The SEC contends that preventing wrong-doers from profiting from their violations does not punish them. (An analogy might be to say that refusing to give a student credit for a plagiarized paper is not a punishment, although suspension or expulsion would be.) Moreover, disgorgement frequently does result in victim compensation, which is clearly non-punitive. More importantly, just because earlier authorities have held that compensatory actions are non-punitive does not necessarily mean that non-compensatory actions are punitive.

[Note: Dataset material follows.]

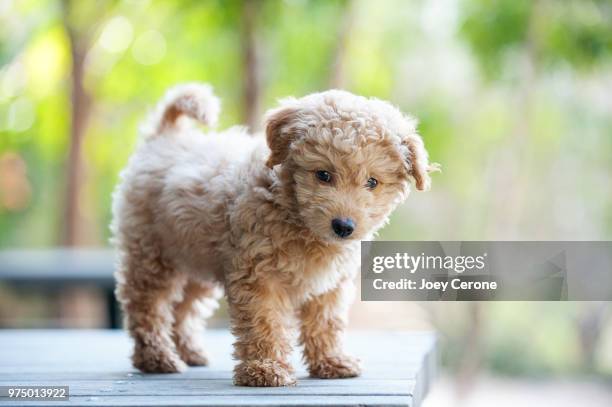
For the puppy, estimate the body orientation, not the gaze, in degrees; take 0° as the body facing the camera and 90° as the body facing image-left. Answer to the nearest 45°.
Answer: approximately 315°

Disgorgement either is or isn’t a forfeiture under Section 2462
There is simply no way to do justice in a short space to the parties’ vigorous battle over what Congress meant, in 1839, when it used the word “forfeiture.” Kokesh turns to the first edition of Webster to argue that “forfeiture” is the “losing of some right … or effects, by an offense….” He presents a variety of early American legal usages of “forfeit,” such as a 1789 statute requiring a customs violator to “forfeit and pay a sum double the value of the goods … concealed or purchased.” He observes that the multiplication of value involved in such statutes clearly implicates a penalty subject to Section 2462, and he charges the commission with “slicing and dicing” when it contends that paying over the value of the item itself is merely disgorgement rather than forfeiture.

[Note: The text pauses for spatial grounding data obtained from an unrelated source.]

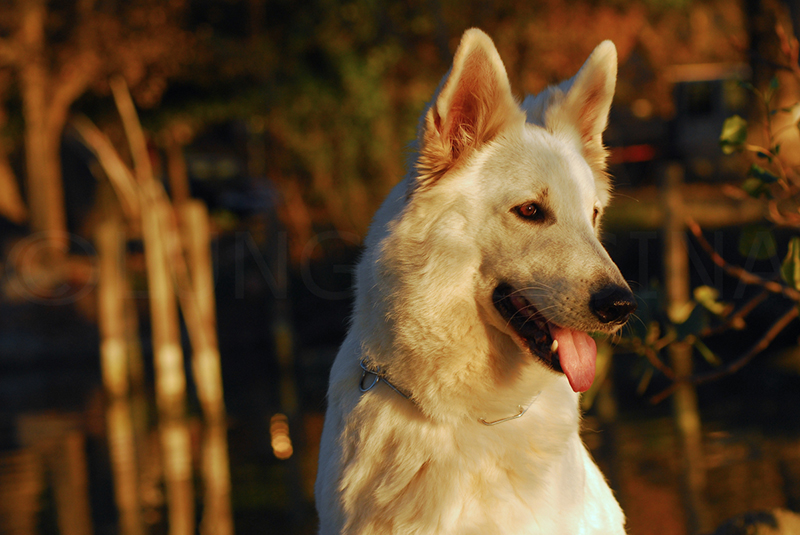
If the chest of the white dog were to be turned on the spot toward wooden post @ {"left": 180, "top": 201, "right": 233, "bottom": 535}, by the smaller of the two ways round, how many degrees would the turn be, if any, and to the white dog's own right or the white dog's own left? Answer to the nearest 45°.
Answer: approximately 180°

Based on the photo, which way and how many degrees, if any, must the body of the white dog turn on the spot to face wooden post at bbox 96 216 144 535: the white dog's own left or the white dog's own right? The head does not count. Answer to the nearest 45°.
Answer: approximately 180°

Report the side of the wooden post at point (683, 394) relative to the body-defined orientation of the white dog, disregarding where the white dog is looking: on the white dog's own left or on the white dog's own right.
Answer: on the white dog's own left

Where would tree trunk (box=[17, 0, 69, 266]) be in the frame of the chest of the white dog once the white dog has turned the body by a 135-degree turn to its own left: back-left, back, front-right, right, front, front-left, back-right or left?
front-left

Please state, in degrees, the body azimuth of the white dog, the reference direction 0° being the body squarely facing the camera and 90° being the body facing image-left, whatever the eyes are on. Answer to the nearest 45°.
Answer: approximately 315°
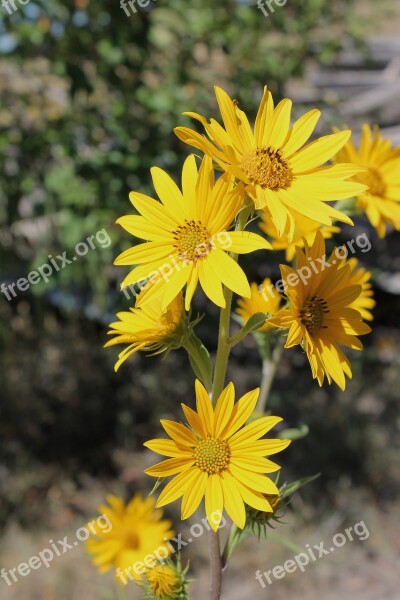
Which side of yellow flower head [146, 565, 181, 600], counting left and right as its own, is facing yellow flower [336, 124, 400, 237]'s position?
left

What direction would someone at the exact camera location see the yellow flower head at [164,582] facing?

The SEC avails itself of authority stating that Section 2462 is intended to apply to punishments, and argues that only forfeitures that punish are subject to its limitations. It also contends that there were only three possible understandings of forfeiture at the time of enactment, all of which involved punishment and none of which included disgorgement (which did not exist until 1970).
Policy and presumption
The briefs also feature a hearty back and forth on the need to prevent government over-reaching (Kokesh) and just why that would be unlikely to occur in the context of disgorgement (the commission). Also featured is a sword-swinging exchange about the Supreme Court’s statement (in E.I. Dupont De Nemours & Co. v. Davis) that “an action on behalf of the United States in its governmental capacity … is subject to no time limitation, in the absence of congressional enactment clearly imposing it.” Is this a presumption against expansive interpretation of statutes of limitation in all litigation brought by the government (the commission), or just when the government seeks to recover for an injury to itself (Kokesh)? Presumably, the answers to both of these questions could make a difference if the court otherwise views this as a close case.
Conclusions
Although Kokesh might have tried to coat-tail on SEC v. Graham’s modern plain-language approach, he probably was well advised to roll up his sleeves and crack the old books. Whatever the outcome, this case clearly is a win for lovers of legal history.

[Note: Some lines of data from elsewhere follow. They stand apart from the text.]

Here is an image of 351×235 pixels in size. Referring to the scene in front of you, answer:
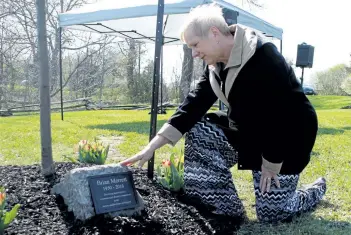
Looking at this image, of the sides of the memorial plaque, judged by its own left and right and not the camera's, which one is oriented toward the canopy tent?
back

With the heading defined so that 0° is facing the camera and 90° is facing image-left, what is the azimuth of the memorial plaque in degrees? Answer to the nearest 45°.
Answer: approximately 0°

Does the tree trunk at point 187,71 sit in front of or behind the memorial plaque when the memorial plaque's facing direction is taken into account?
behind

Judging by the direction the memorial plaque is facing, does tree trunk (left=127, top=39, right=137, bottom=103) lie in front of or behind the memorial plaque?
behind
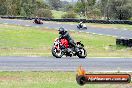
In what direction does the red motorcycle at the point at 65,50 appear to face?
to the viewer's left

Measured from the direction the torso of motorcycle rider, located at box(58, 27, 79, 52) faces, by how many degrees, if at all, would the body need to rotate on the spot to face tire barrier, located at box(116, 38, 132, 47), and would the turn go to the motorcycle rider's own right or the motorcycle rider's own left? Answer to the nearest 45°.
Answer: approximately 135° to the motorcycle rider's own right

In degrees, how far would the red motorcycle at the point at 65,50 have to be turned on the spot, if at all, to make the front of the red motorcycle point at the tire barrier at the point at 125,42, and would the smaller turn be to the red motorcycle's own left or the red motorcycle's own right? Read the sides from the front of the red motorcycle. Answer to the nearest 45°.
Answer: approximately 135° to the red motorcycle's own right

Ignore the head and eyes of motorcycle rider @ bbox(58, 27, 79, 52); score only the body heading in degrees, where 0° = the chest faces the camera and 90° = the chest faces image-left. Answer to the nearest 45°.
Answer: approximately 90°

That said, the arguments are intricate and some things get lost in the shuffle. For instance, not a lot of care is given in the briefs to analyzing what some of the older authorities actually require a wrongdoer to give up and whether it is akin to the disgorgement in this case. Also somewhat submerged – although the SEC’s brief does point it out – is that if Section 2462 does not apply, equity would still take the passage of time into account.
Finally, lurking in the shadows is exactly what should happen in the case of SEC enforcement actions that (unlike this one) do seek disgorgement for victims. It would certainly complicate matters if they were exempt from Section 2462 and non-compensatory disgorgement actions were not. After all, as noted in the commission’s brief, it often is the court, rather than the SEC, which decides what is to be done with disgorged proceeds. It might well be the case that a great deal of litigation gamesmanship and, perhaps, waste might ensue if the treatment of compensatory and non-compensatory disgorgements were severed.